# [Work to be completed]
Tally the lines in the items below that contain the string "series", treating uppercase and lowercase as different. Reply with the count alone.

START Supplied records

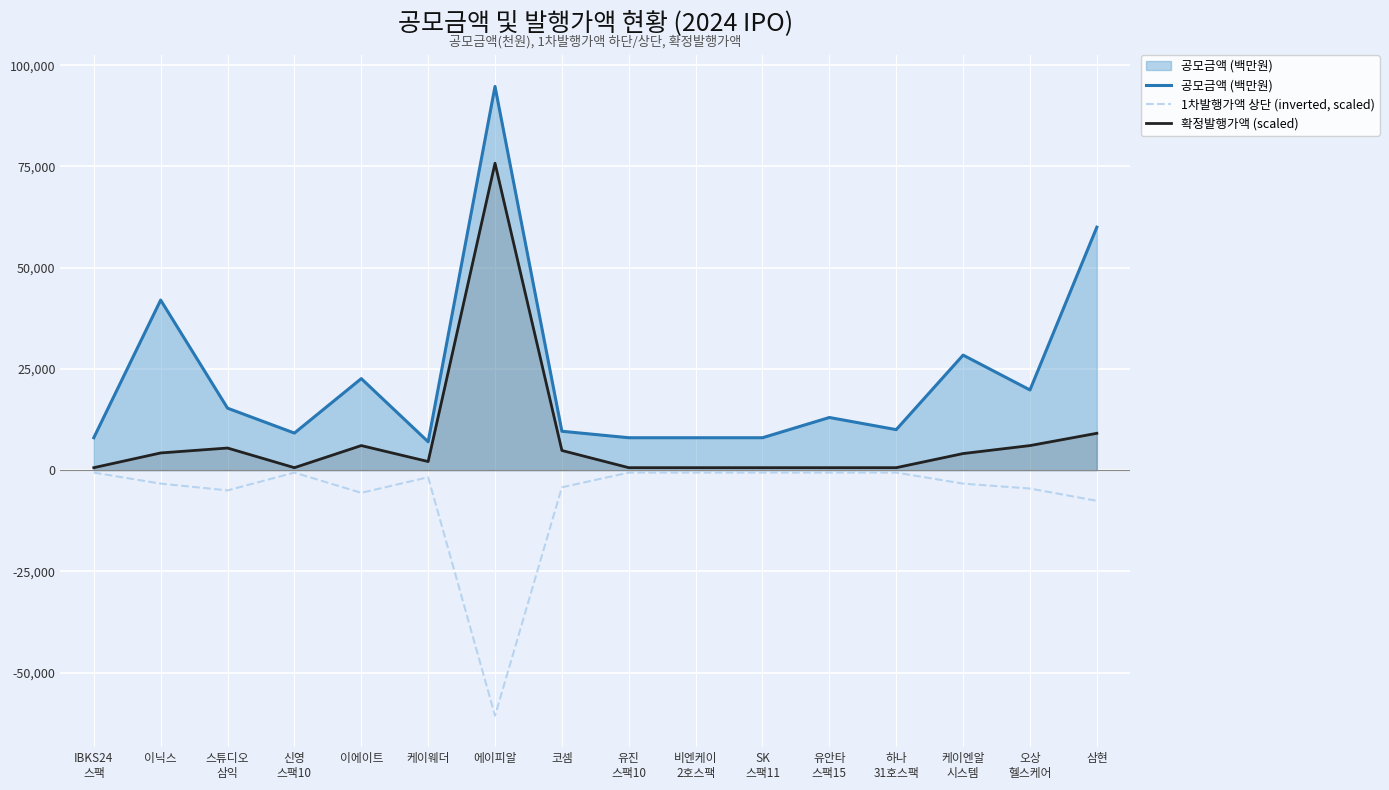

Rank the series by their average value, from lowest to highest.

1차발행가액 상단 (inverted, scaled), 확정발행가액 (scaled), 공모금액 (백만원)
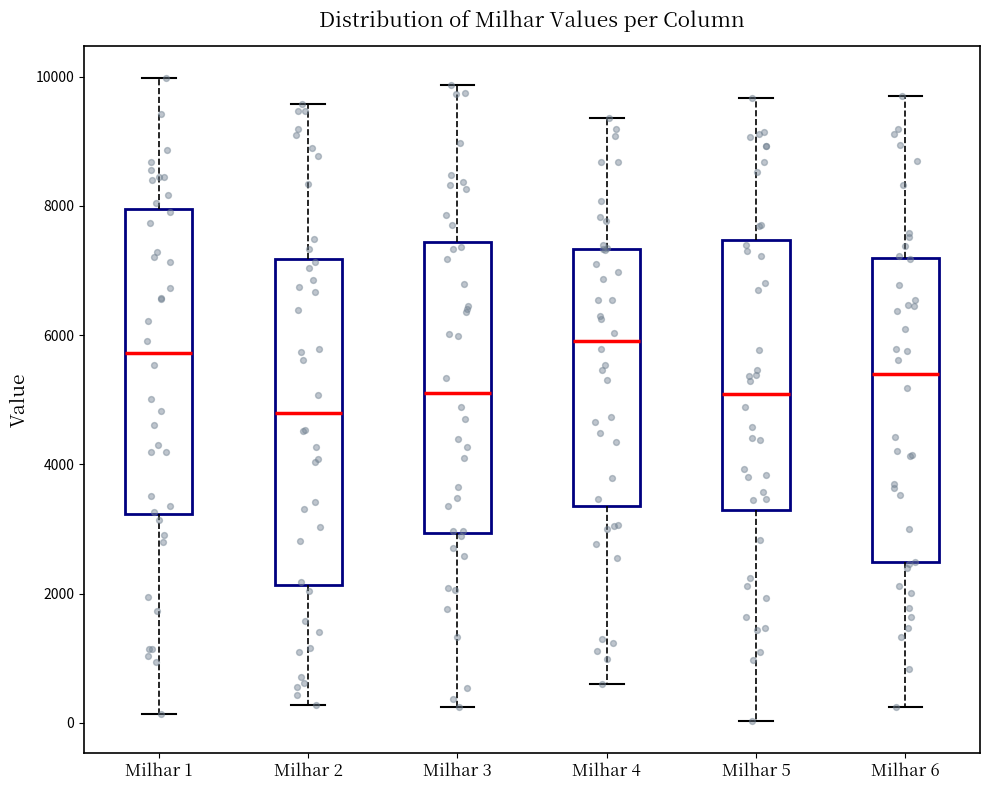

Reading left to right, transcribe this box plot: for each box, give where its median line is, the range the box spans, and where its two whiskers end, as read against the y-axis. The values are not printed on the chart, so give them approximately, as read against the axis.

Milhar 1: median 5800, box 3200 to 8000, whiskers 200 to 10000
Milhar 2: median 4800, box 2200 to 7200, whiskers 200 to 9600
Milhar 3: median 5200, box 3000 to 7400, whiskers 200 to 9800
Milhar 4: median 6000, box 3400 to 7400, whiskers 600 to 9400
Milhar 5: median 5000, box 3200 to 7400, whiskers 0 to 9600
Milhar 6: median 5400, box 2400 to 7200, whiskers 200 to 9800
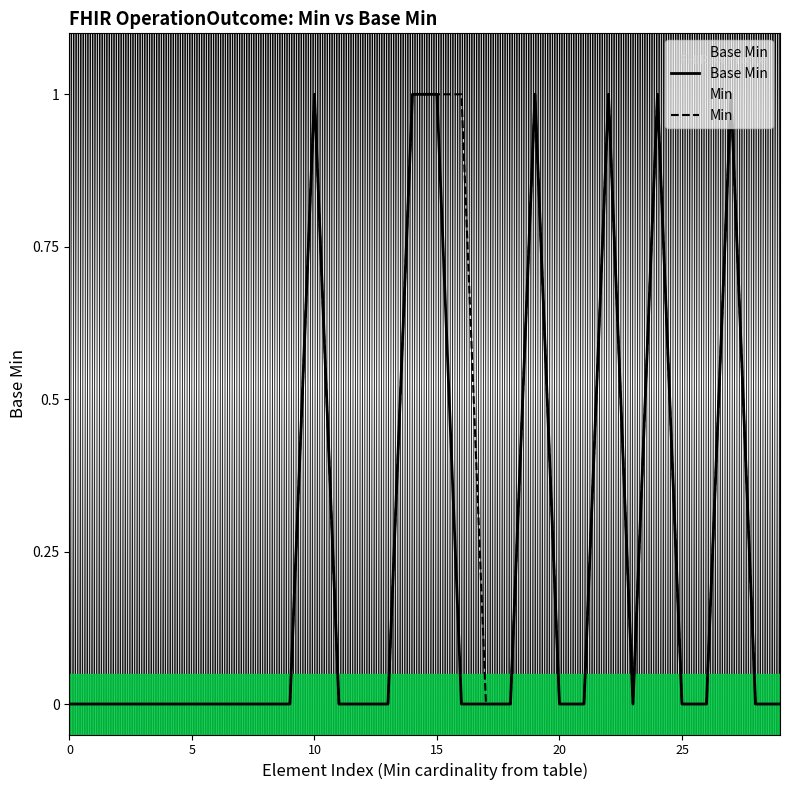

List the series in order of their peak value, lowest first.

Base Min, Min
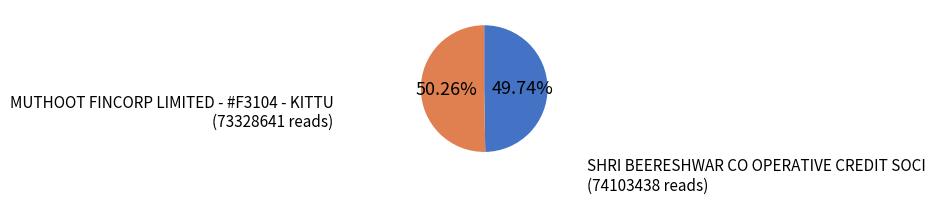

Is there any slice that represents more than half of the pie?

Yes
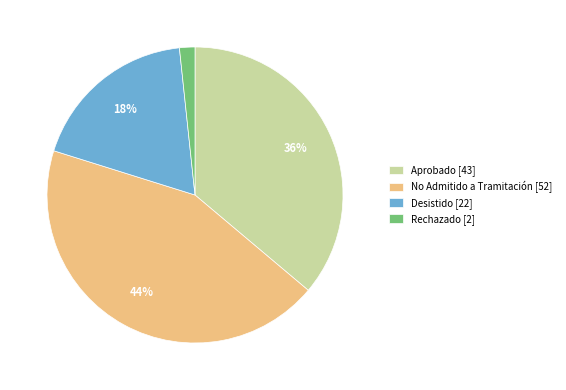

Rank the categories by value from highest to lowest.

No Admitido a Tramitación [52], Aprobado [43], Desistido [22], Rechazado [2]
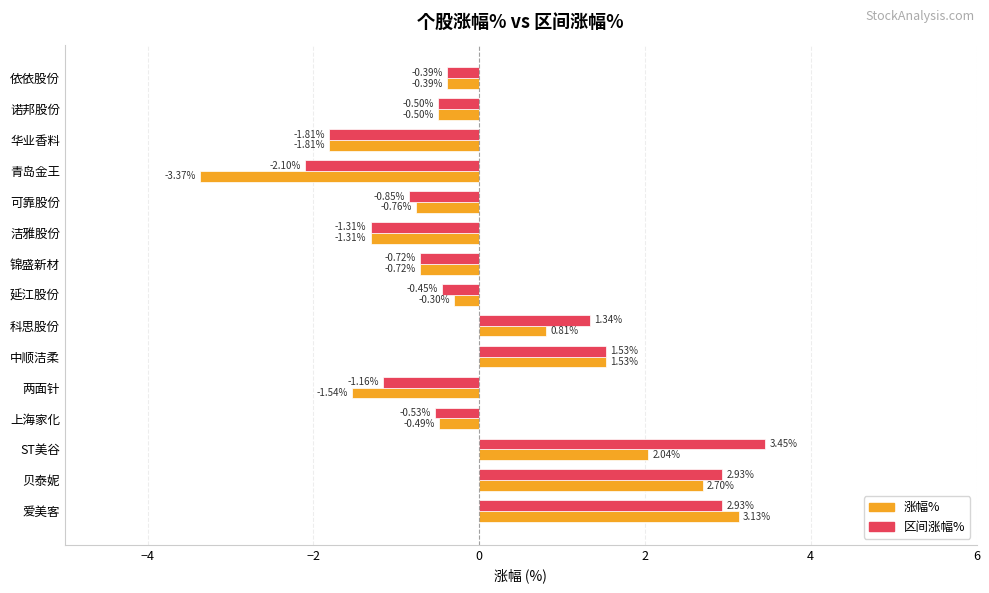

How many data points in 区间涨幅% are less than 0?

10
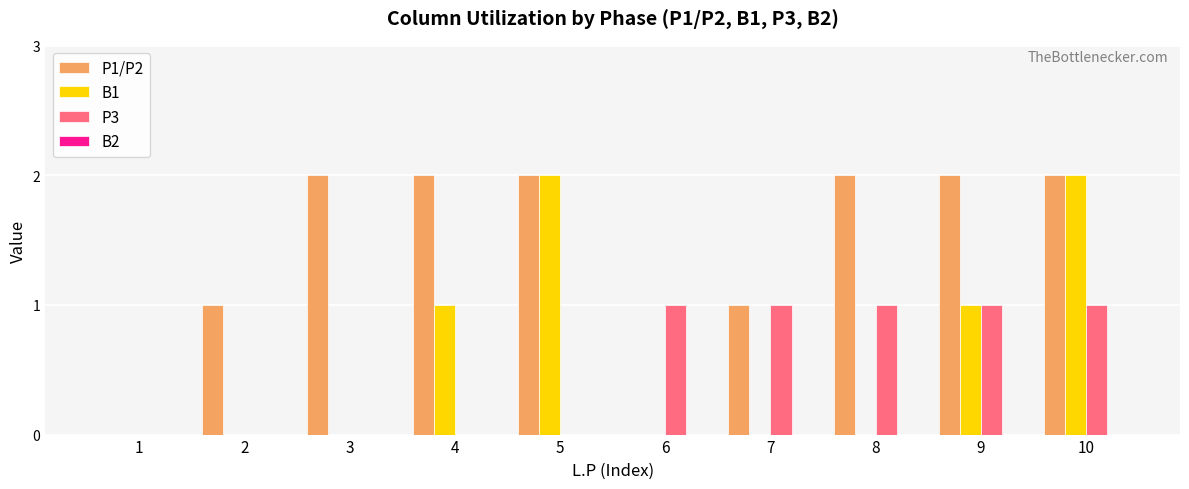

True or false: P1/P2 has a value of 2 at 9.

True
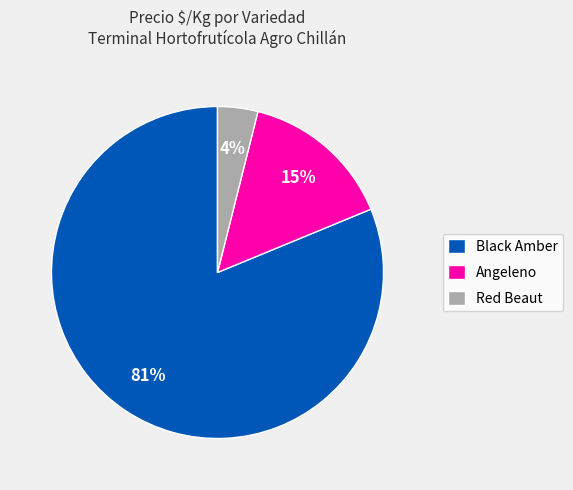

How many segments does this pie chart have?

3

END Supplied records

# [Answer area]
2